"The groundwork of all happiness is health." - Leigh Hunt

More and more women are dying from alcohol-related causes

July 28, 2023 – Women within the United States are far more more likely to die from alcohol-related causes than men within the United States, in keeping with a brand new study. study who tracked these deaths for 20 years. The most dramatic increase occurred within the last three years covered by the study.

“From 2018 to 2020, there was a 14.7% increase per year” in alcohol-related deaths amongst women, said study researcher Ibraheem M. Karaye, MD, DrPH, assistant professor of population health and director of the health sciences program at Hofstra University in Hempstead, N.Y. While alcohol-related deaths amongst men also rose sharply over the identical three-year period, the rise was smaller than amongst women, at 12.5% ​​per 12 months.

Researchers have known for several years that the gender gap in alcohol consumption and complications is narrowing. Women drink more, engage in riskier drinking and usually tend to develop alcohol use disorders, Karaye said. “But we know very little about trends in alcohol-related deaths.”

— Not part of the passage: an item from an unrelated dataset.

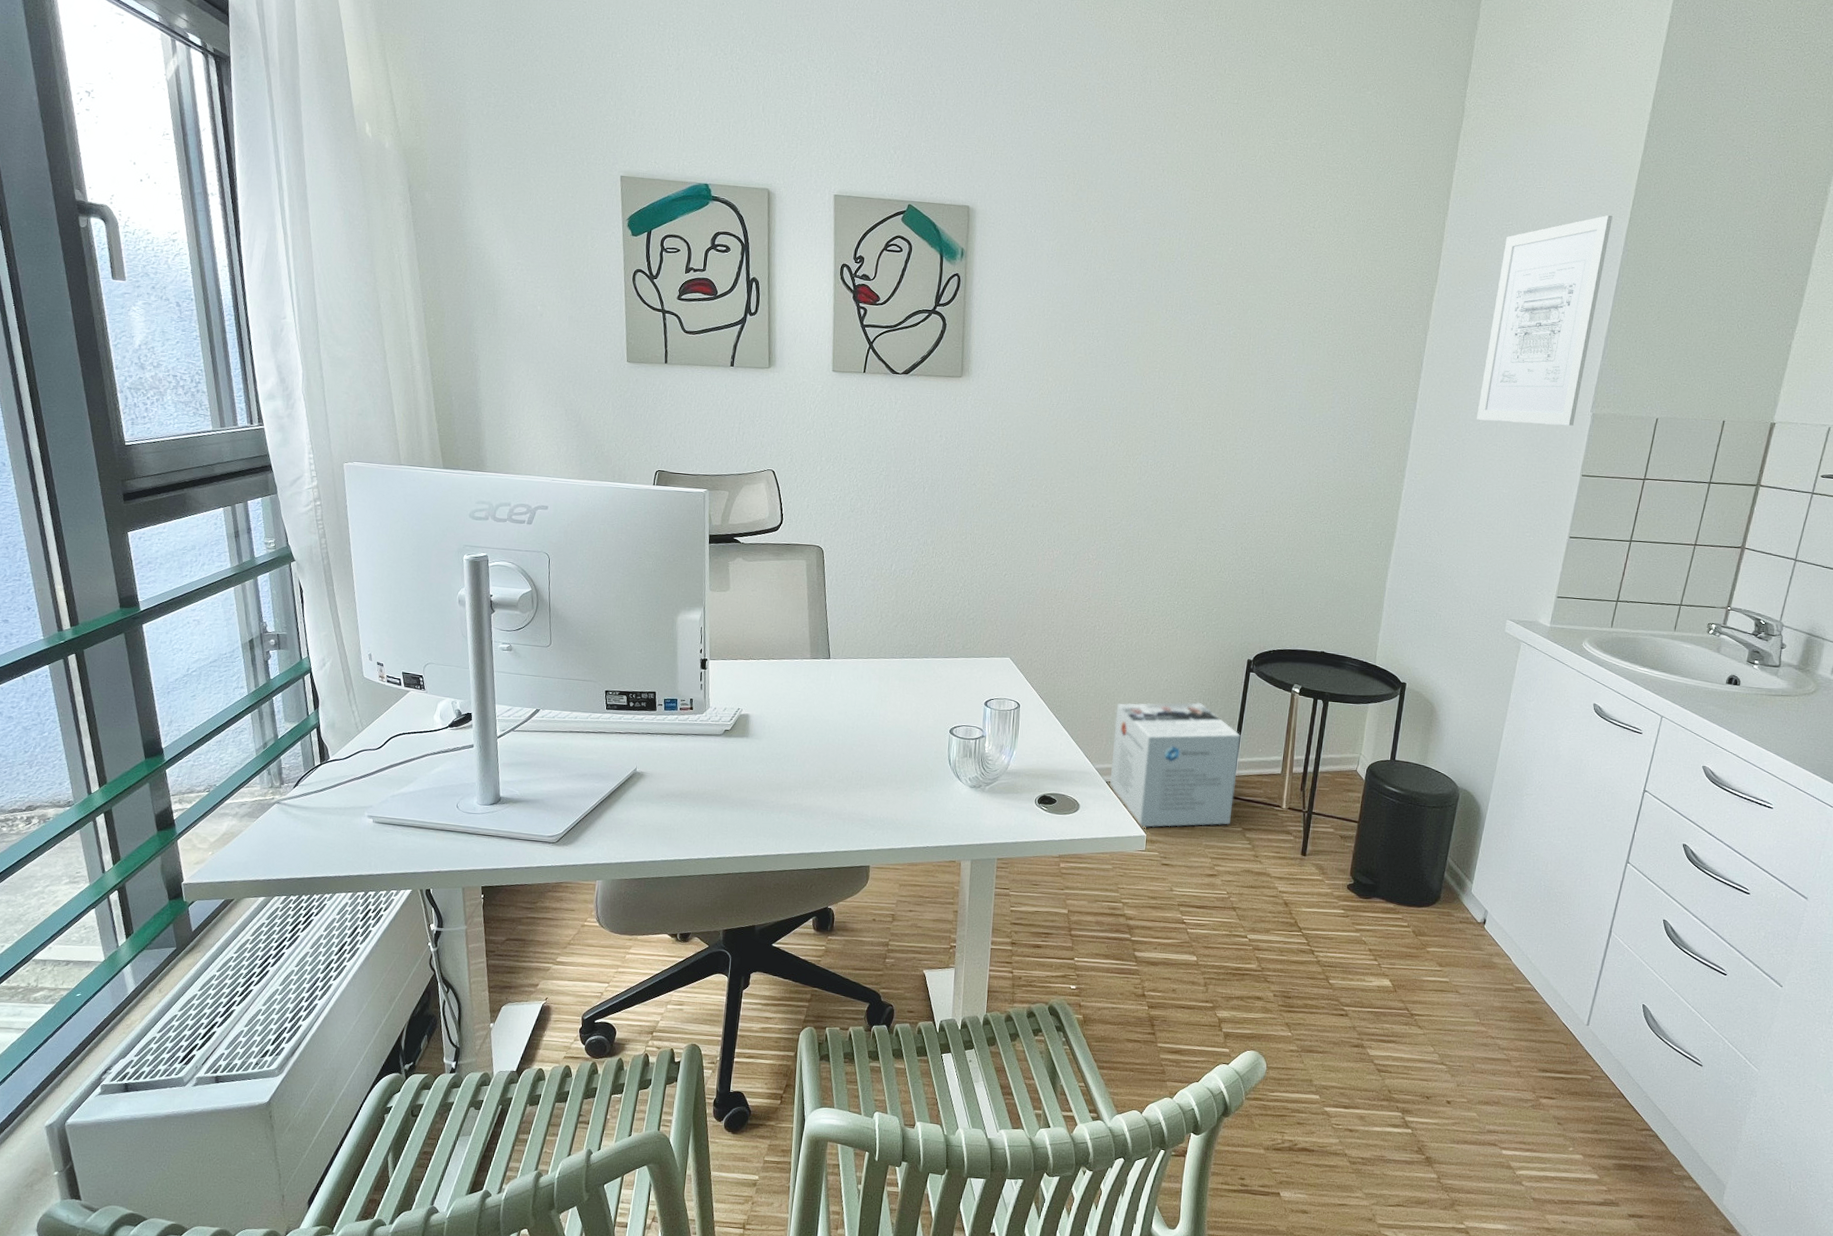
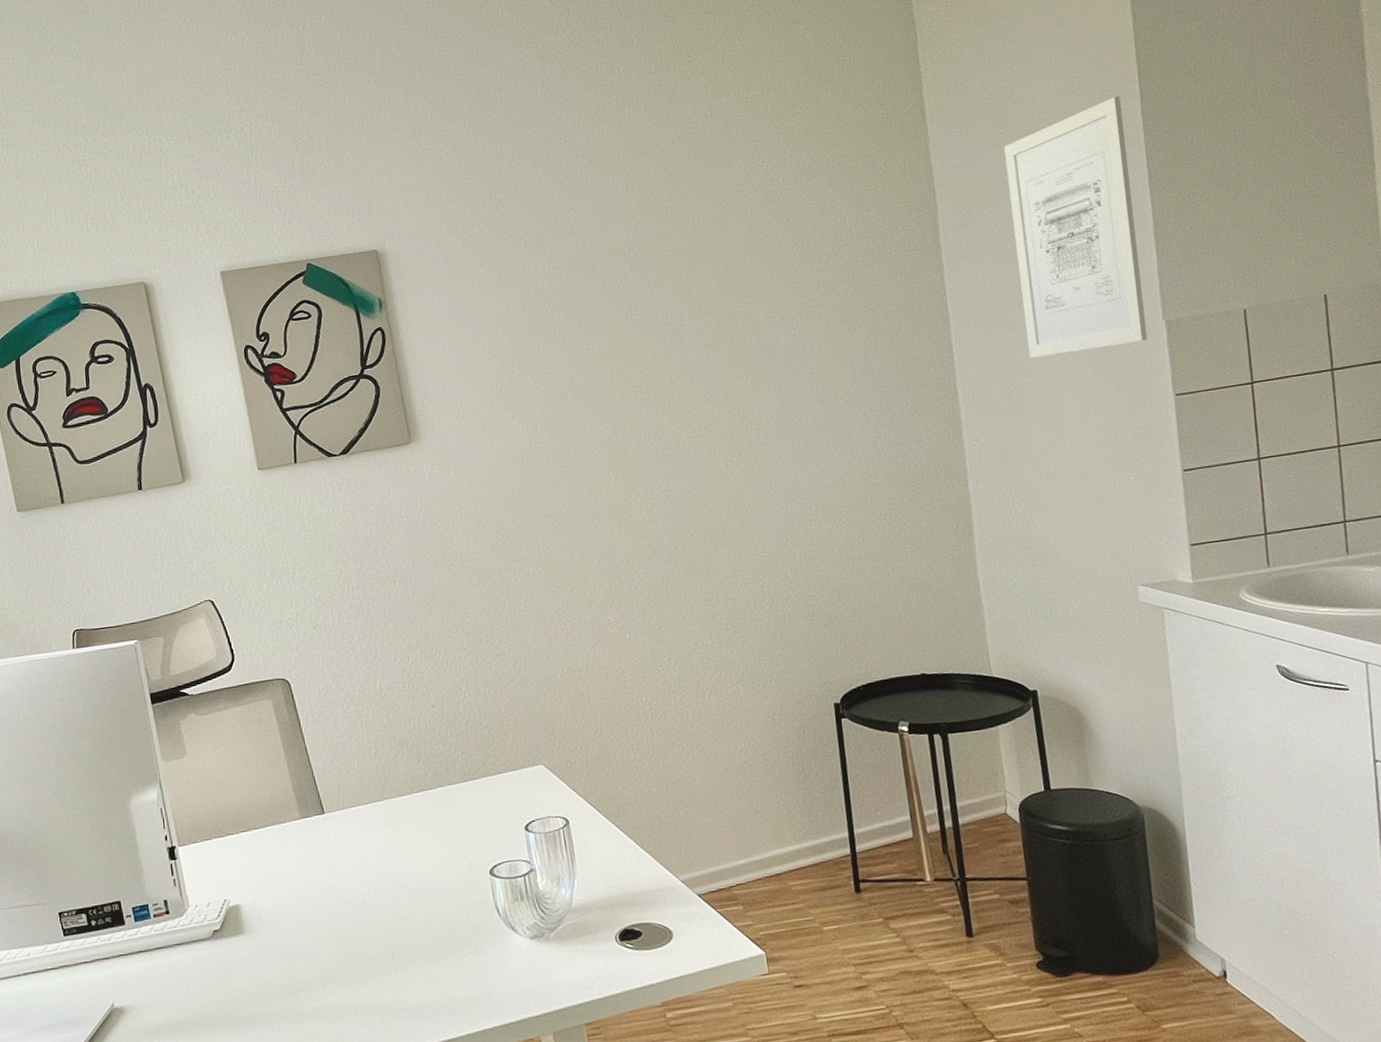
cardboard box: present [1110,702,1242,828] -> none [687,769,867,945]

Using a CDC database covering the years 1999 to 2020, Karaye and his colleagues analyzed files identifying underlying causes of death. During those years, greater than 605,000 alcohol-related deaths were identified. Overall, men were still nearly 3 times more more likely to die from alcohol-related problems than women. However, the speed of alcohol-related deaths amongst women has been steadily increasing, and in the previous couple of years studied, much more so than amongst men.

“We found that there are three different trending segments among women,” Karaye said. The rates slowly increased after which steadily picked up speed. For example:

  • 1999-2007: “We found that the alcohol-related death rate among women is increasing by 1% each year,” he said.
  • 2007-2018: “The rate increased by 4.3% annually. That was a big increase, but not as phenomenal as the most recent, most worrying one,” he said.
  • 2018 to 2020: The rate increased by 14.7% per 12 months for girls and 12.5% ​​per 12 months for men.

The results remained compelling, Karaye said, even when researchers excluded data from 2020, the primary 12 months of the pandemic.

Explanation of the rise

“Our study is descriptive; it tells us the 'what' but not the 'why,'” Karaye said. “However, we can speculate based on what is known and previous research.” Women drink more today than they used to and are inclined to develop more alcohol-related complications than men.

Women have lower levels of the enzyme alcohol dehydrogenase, which helps break down and metabolize alcohol. “We know that women have higher fat-to-water concentrations, which may also lead to higher alcohol concentrations,” Karaye said.

The study's findings indicate that more research is required to find out the explanations for the rise in female rates, Karaye said. Studies on using alcohol abuse medications must take women into consideration more fairly, he said.

Further insights on women, alcohol

Other recent studies have found that the proportion of suicides involving alcohol has increased amongst women of all ages, but not amongst men. Research In a study published in 2022, researchers analyzed greater than 115,000 suicide deaths between 2003 and 2018 and located that the proportion of deaths involving alcohol above the legal limit increased annually amongst women of all ages, but not amongst men.

A review Researchers on the Mayo Clinic have found that ladies usually tend to suffer from alcohol-related liver disease and develop more severe disease than men after they drink less alcohol. Among other things, the researchers also contribute to a rise in obesity, which might worsen the liver-damaging effects of alcohol.

Expert opinions

Overall, current research shows that “women are not only drinking more, but they may also be developing more problems later in life as a result of alcohol use,” said Mark S. Kaplan, DrPH, professor emeritus of human services on the UCLA Luskin School of Public Affairs, who led the study and located that alcohol use is playing an increasingly large role in women who die by suicide.

“I think this new study is compelling,” he said. In future studies, “we should focus on some of the issues that may have to do with social circumstances.”

In particular, he said, research should examine the rise in alcohol-related deaths present in the brand new study amongst American Indian or Alaska Native women. While the general annual increase in 2018-2020 was 14.7%, the speed amongst American Indian or Alaska Native women was 22.8% per 12 months.

While the brand new study and others find that the gender gap in alcohol-related complications is narrowing, “unfortunately, alcohol abuse and alcohol-related deaths are increasing in both men and women,” says Camille A. Kezer, MD, a gastroenterologist and hepatologist on the Mayo Clinic who led the study on gender differences in alcohol-related liver disease.

However, she said: “We know that alcohol consumption is associated with risks that are specific to women for a number of reasons. These include differences in metabolism and the impact of hormones, as well as the increasing prevalence of obesity and bariatric surgery in women.”

Some studies have shown that bariatric surgery results in a rise in alcohol consumption and related disorders.

Kezer's advice to women: “Limit alcohol consumption to one drink per day or less. If you are concerned about your drinking, you should seek help.”

Health care providers have an obligation to assist their patients discover and treat alcohol-related disorders, she said.